The courses have a lot of discussion and interaction among students working in teams and with subject-matter experts and faculty, which is intentional, Cameron said. “We’re looking to mix it up as students go through. We’re pushing the idea of active learning.”

“The value of this course is that it helps you be a more effective engineer today and tomorrow,” Cameron added. “It’s not about credit or promotion – it’s about your effectiveness as an engineer.”

Instructions on how to register for a course – or the full certificate program – are available on an MIT website.

    Boeing and NASA: Partners meeting a shared challenge

    Boeing and NASA are co-signers of a Space Act Agreement in which they pool their resources to “motivate and educate the next generation of aerospace innovators to develop a workforce and provide the skills required to maintain America’s technical leadership position in the world.” The agreement, signed in 2015, involves collaboration in secondary and post-secondary education.

    Two people instrumental in developing educational programs under the SAA are Charles Camarda, a NASA astronaut and senior advisor for engineering development at NASA Langley Research Center, and Michael Richey, Boeing Associate Technical Fellow.

    Both have developed online, collaborative educational programs in which participants have worked on solving actual aerospace design problems, and they both believe that such an approach is the key to providing instruction that meets the needs of government and industry.

    The Boeing-NASA agreement started with a recognition that they share a common problem.

    “We looked at NASA’s demographics and they’re very similar to ours,” Richey said. “There are a lot of knowledge skills and competencies that are transitioning out and then there’s a high cost of traditional education. NASA’s cycle of innovation and the skills they need are a little different than Boeing’s, but the basics to the problem are the same. So the (agreement) is just a way to say, ‘Hey, we’re in this together, so why don’t we partner?’”

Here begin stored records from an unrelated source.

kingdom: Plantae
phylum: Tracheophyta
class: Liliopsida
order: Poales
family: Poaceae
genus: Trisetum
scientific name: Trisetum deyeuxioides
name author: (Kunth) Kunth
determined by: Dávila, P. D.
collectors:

    He added that this partnership plays a critical role in workforce development, since feedback from industry and government experts can help provide competency-based guidelines for academic programs. This certificate represents the true partnership between Boeing, NASA, EdX and MIT, which has brought together subject matter experts in systems engineering, learning sciences, instructional designers, and data analytics specialists.

    “The MIT courses represent our first output that we collaborate on together as part of this agreement,” Camarda said. “It’s very interesting. We have excellent faculty from MIT working with experts from NASA and Boeing to show students how they apply what they’re learning. I think that’s really the key to maintaining interest among students.”

    Why Systems Engineering?

    What is systems engineering, and why is it so important to MIT, NASA, Boeing and other aerospace companies?

    The International Council on Systems Engineering (INCOSE) defines it as “an interdisciplinary approach and means to enable the realization of successful systems. It focuses on defining customer needs and required functionality early in the development cycle, documenting requirements, then proceeding with design synthesis and system validation while considering the complete problem.”

    INCOSE goes on to say that systems engineering “integrates all the disciplines and specialty groups into a team effort forming a structured development process that proceeds from concept to production to operation. Systems engineering considers both the business and the technical needs of all customers with the goal of providing a quality product that meets the user needs.”

    INCOSE also describes a seven-step systems engineering process that involves stating the problem, investigating alternatives, modeling the system, integration, launching the system, and assessing performance.

    Systems engineers, then, have to see the big picture – all aspects of it.

    “Systems engineers have to be the advocates for the whole system,” said Greg Hyslop, Boeing chief technology officer and senior vice president of Engineering, Test & Technology. “They really have to be the ones who understand where the margin is, understand the system performance, and then advocate for the entire system.”